Filter the material below down to the lines containing the word "right".

===== Records provided

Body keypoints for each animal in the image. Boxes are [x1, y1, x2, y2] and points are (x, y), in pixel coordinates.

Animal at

==========
===== Records provided

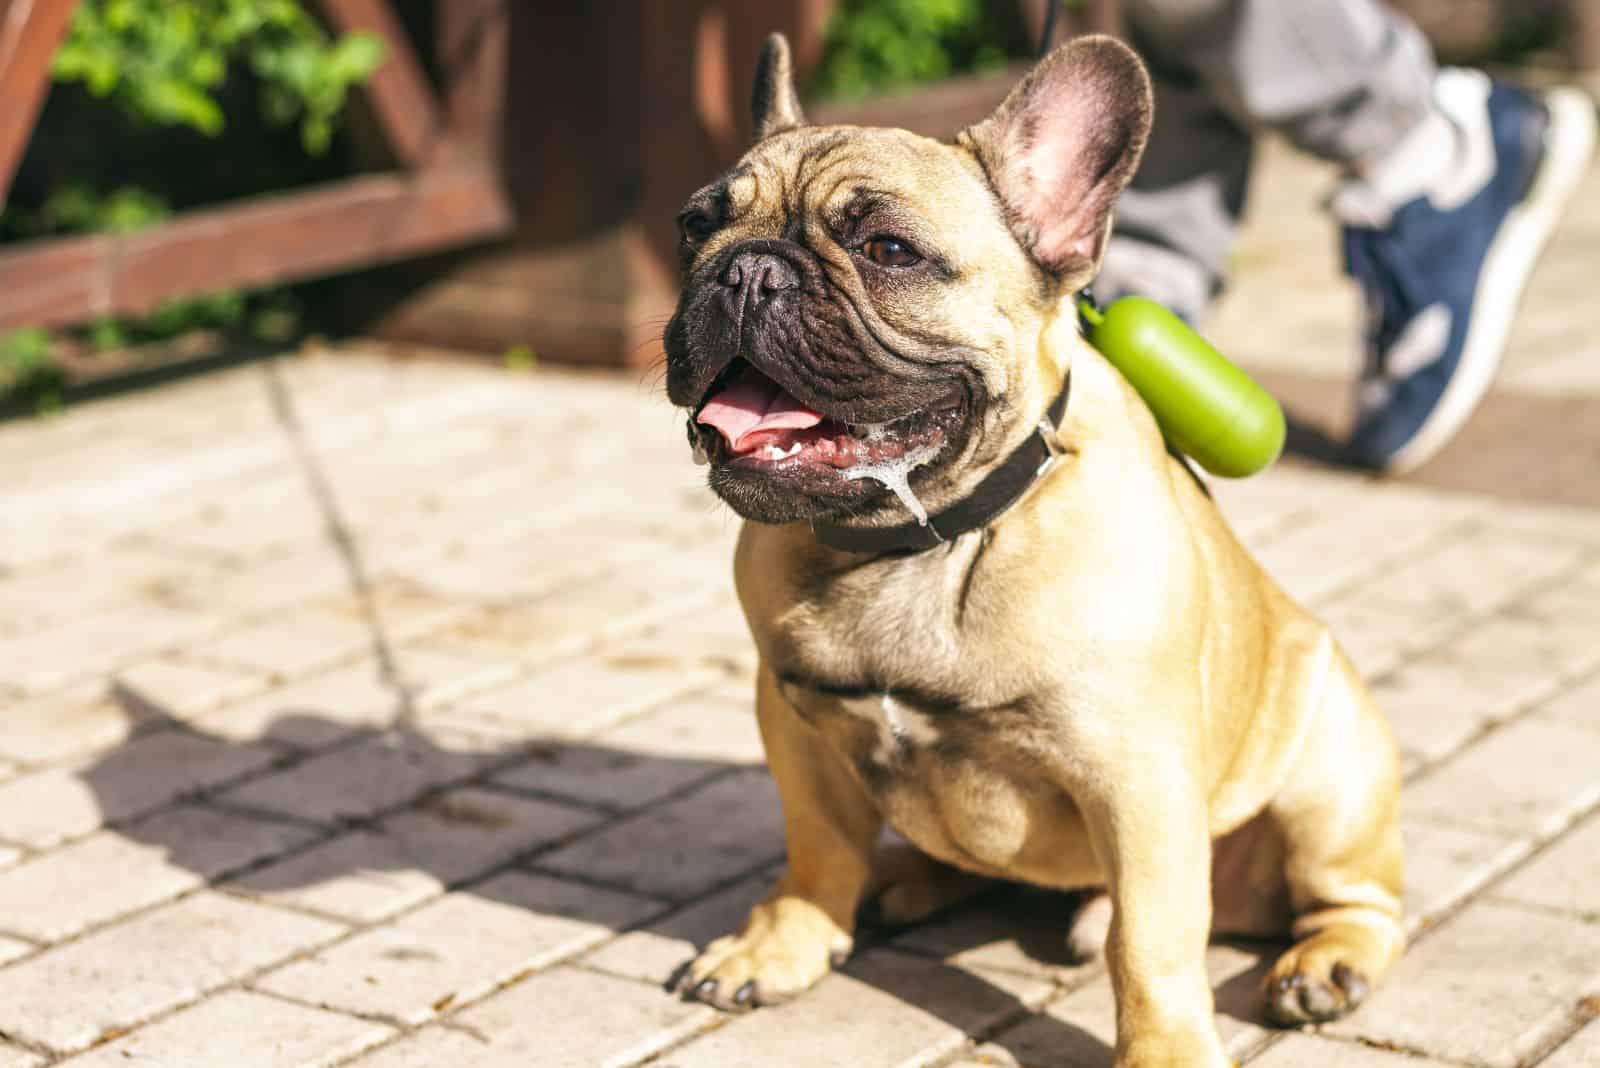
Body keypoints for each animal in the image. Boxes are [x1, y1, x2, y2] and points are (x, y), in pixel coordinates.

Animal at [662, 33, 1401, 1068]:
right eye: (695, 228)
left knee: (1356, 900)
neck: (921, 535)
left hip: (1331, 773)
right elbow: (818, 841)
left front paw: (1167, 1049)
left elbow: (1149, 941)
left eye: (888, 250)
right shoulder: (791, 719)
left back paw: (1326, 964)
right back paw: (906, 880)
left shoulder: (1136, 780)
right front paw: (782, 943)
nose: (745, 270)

==========

_Answer for this exercise_
right eye: (695, 228)
right elbow: (818, 841)
right shoulder: (791, 719)
right back paw: (906, 880)
right front paw: (782, 943)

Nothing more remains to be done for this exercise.